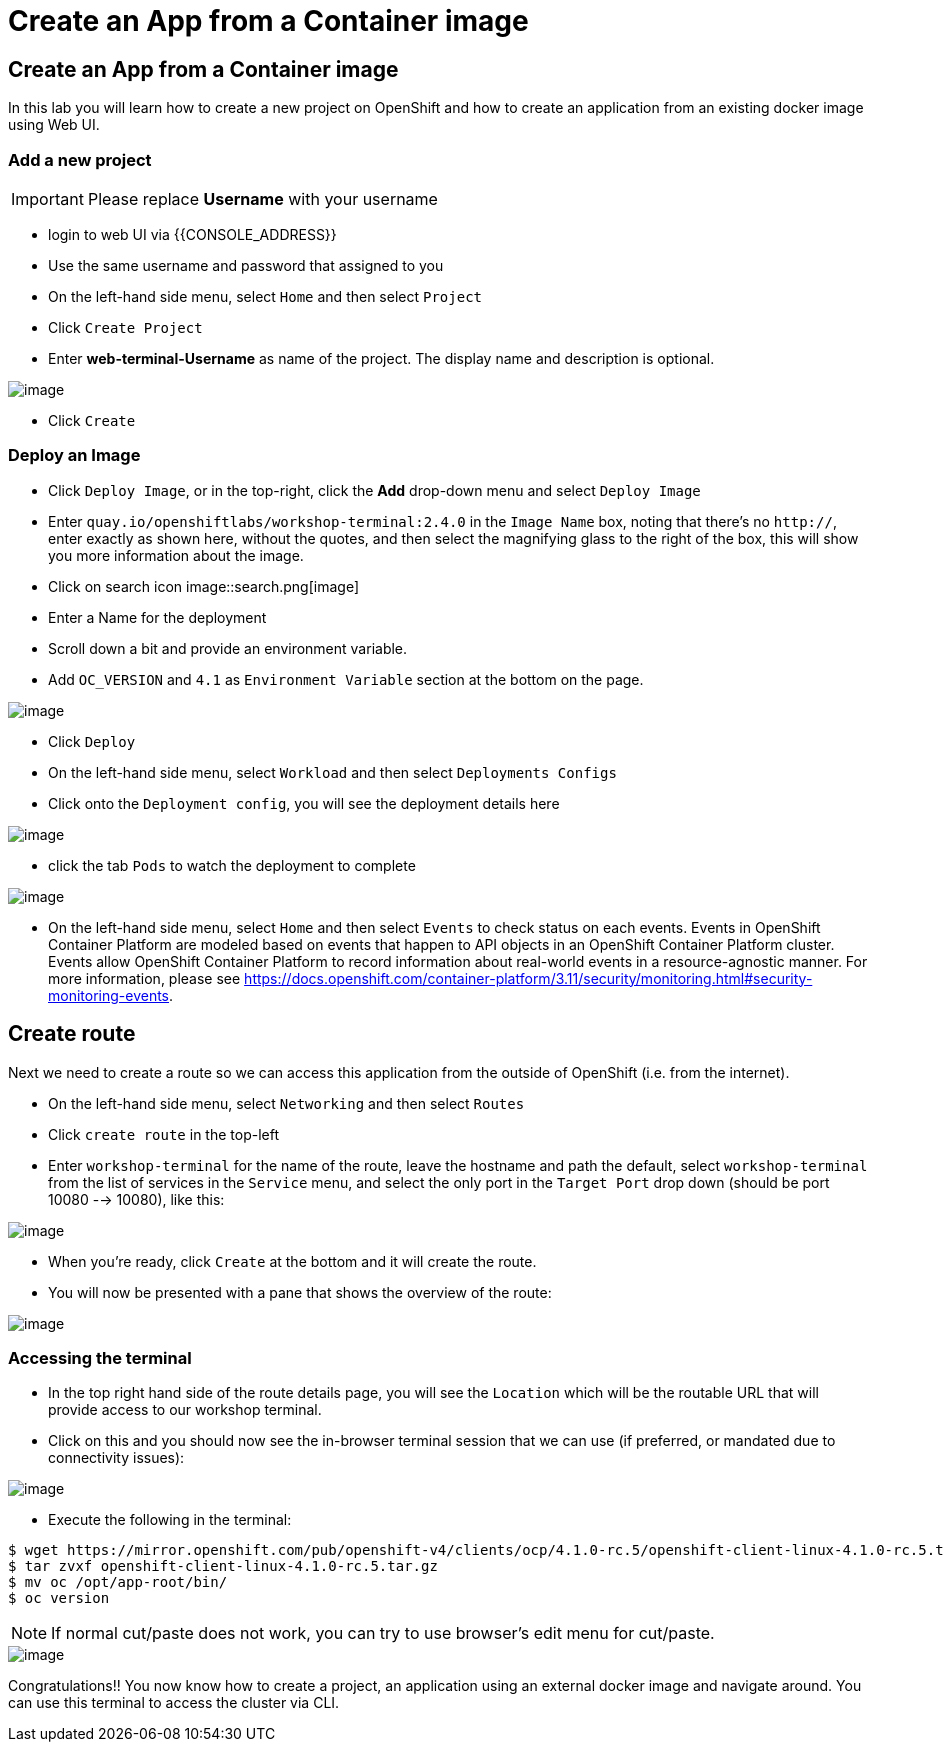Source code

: [[create-an-app-from-a-container-image]]
= Create an App from a Container image

== Create an App from a Container image

In this lab you will learn how to create a new project on OpenShift and
how to create an application from an existing docker image using Web UI.

=== Add a new project

IMPORTANT: Please replace *Username* with your username

- login to web UI via {{CONSOLE_ADDRESS}}
- Use the same username and password that assigned to you
- On the left-hand side menu, select `Home` and then select `Project`
- Click `Create Project`
- Enter *web-terminal-Username* as name of the project. The display name and description is optional.

image::create-project.png[image]

- Click `Create`

=== Deploy an Image

- Click `Deploy Image`, or in the top-right, click the *Add* drop-down menu and select `Deploy Image`
- Enter `quay.io/openshiftlabs/workshop-terminal:2.4.0` in the `Image Name` box,
  noting that there's no `http://`, enter exactly as shown here,
  without the quotes, and then select the magnifying glass to the right of the box,
  this will show you more information about the image.
- Click on search icon image::search.png[image]

- Enter a Name for the deployment
- Scroll down a bit and provide an environment variable.
- Add `OC_VERSION` and `4.1` as `Environment Variable` section at the bottom on the page.

image::ocp4-deploy-image.png[image]

- Click `Deploy`
- On the left-hand side menu, select `Workload` and then select `Deployments Configs`
- Click onto the `Deployment config`, you will see the deployment details here

image::ocp4-dc.png[image]

- click the tab `Pods` to watch the deployment to complete

image::ocp4-terminal.png[image]

- On the left-hand side menu, select `Home` and then select `Events` to check status on each events. Events in OpenShift Container Platform are modeled based on events that happen to API objects in an OpenShift Container Platform cluster. Events allow OpenShift Container Platform to record information about real-world events in a resource-agnostic manner. For more information, please see https://docs.openshift.com/container-platform/3.11/security/monitoring.html#security-monitoring-events.

== Create route

Next we need to create a route so we can access this application from the outside of OpenShift (i.e. from the internet).

- On the left-hand side menu, select `Networking` and then select `Routes`
- Click `create route` in the top-left
- Enter `workshop-terminal` for the name of the route, leave the hostname and path the default, select `workshop-terminal` from the list of services in the `Service` menu, and select the only port in the `Target Port` drop down (should be port 10080 --> 10080), like this:

image::ocp4-route.png[image]

- When you're ready, click `Create` at the bottom and it will create the route.
- You will now be presented with a pane that shows the overview of the route:

image::ocp4-route-details.png[image]


=== Accessing the terminal

- In the top right hand side of the route details page, you will see the `Location` which will be the routable URL that will provide access to our workshop terminal.
- Click on this and you should now see the in-browser terminal session that we can use (if preferred, or mandated due to connectivity issues):

image::run-oc-terminal.png[image]

- Execute the following in the terminal:

```
$ wget https://mirror.openshift.com/pub/openshift-v4/clients/ocp/4.1.0-rc.5/openshift-client-linux-4.1.0-rc.5.tar.gz
$ tar zvxf openshift-client-linux-4.1.0-rc.5.tar.gz
$ mv oc /opt/app-root/bin/
$ oc version
```

NOTE: If normal cut/paste does not work, you can try to use browser's edit menu for cut/paste.

image::ocp4-web-terminal.png[image]

Congratulations!! You now know how to create a project, an application
using an external docker image and navigate around. You can use this terminal
to access the cluster via CLI.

☆ ☆ ☆ ☆

With the images removed, write out all of the material above exactly.

# ANSWER SECTION
Source code

: [[create-an-app-from-a-container-image]]
= Create an App from a Container image

== Create an App from a Container image

In this lab you will learn how to create a new project on OpenShift and
how to create an application from an existing docker image using Web UI.

=== Add a new project

IMPORTANT: Please replace *Username* with your username

- login to web UI via {{CONSOLE_ADDRESS}}
- Use the same username and password that assigned to you
- On the left-hand side menu, select `Home` and then select `Project`
- Click `Create Project`
- Enter *web-terminal-Username* as name of the project. The display name and description is optional.

image::create-project.png[image]

- Click `Create`

=== Deploy an Image

- Click `Deploy Image`, or in the top-right, click the *Add* drop-down menu and select `Deploy Image`
- Enter `quay.io/openshiftlabs/workshop-terminal:2.4.0` in the `Image Name` box,
  noting that there's no `http://`, enter exactly as shown here,
  without the quotes, and then select the magnifying glass to the right of the box,
  this will show you more information about the image.
- Click on search icon image::search.png[image]

- Enter a Name for the deployment
- Scroll down a bit and provide an environment variable.
- Add `OC_VERSION` and `4.1` as `Environment Variable` section at the bottom on the page.

image::ocp4-deploy-image.png[image]

- Click `Deploy`
- On the left-hand side menu, select `Workload` and then select `Deployments Configs`
- Click onto the `Deployment config`, you will see the deployment details here

image::ocp4-dc.png[image]

- click the tab `Pods` to watch the deployment to complete

image::ocp4-terminal.png[image]

- On the left-hand side menu, select `Home` and then select `Events` to check status on each events. Events in OpenShift Container Platform are modeled based on events that happen to API objects in an OpenShift Container Platform cluster. Events allow OpenShift Container Platform to record information about real-world events in a resource-agnostic manner. For more information, please see https://docs.openshift.com/container-platform/3.11/security/monitoring.html#security-monitoring-events.

== Create route

Next we need to create a route so we can access this application from the outside of OpenShift (i.e. from the internet).

- On the left-hand side menu, select `Networking` and then select `Routes`
- Click `create route` in the top-left
- Enter `workshop-terminal` for the name of the route, leave the hostname and path the default, select `workshop-terminal` from the list of services in the `Service` menu, and select the only port in the `Target Port` drop down (should be port 10080 --> 10080), like this:

image::ocp4-route.png[image]

- When you're ready, click `Create` at the bottom and it will create the route.
- You will now be presented with a pane that shows the overview of the route:

image::ocp4-route-details.png[image]


=== Accessing the terminal

- In the top right hand side of the route details page, you will see the `Location` which will be the routable URL that will provide access to our workshop terminal.
- Click on this and you should now see the in-browser terminal session that we can use (if preferred, or mandated due to connectivity issues):

image::run-oc-terminal.png[image]

- Execute the following in the terminal:

```
$ wget https://mirror.openshift.com/pub/openshift-v4/clients/ocp/4.1.0-rc.5/openshift-client-linux-4.1.0-rc.5.tar.gz
$ tar zvxf openshift-client-linux-4.1.0-rc.5.tar.gz
$ mv oc /opt/app-root/bin/
$ oc version
```

NOTE: If normal cut/paste does not work, you can try to use browser's edit menu for cut/paste.

image::ocp4-web-terminal.png[image]

Congratulations!! You now know how to create a project, an application
using an external docker image and navigate around. You can use this terminal
to access the cluster via CLI.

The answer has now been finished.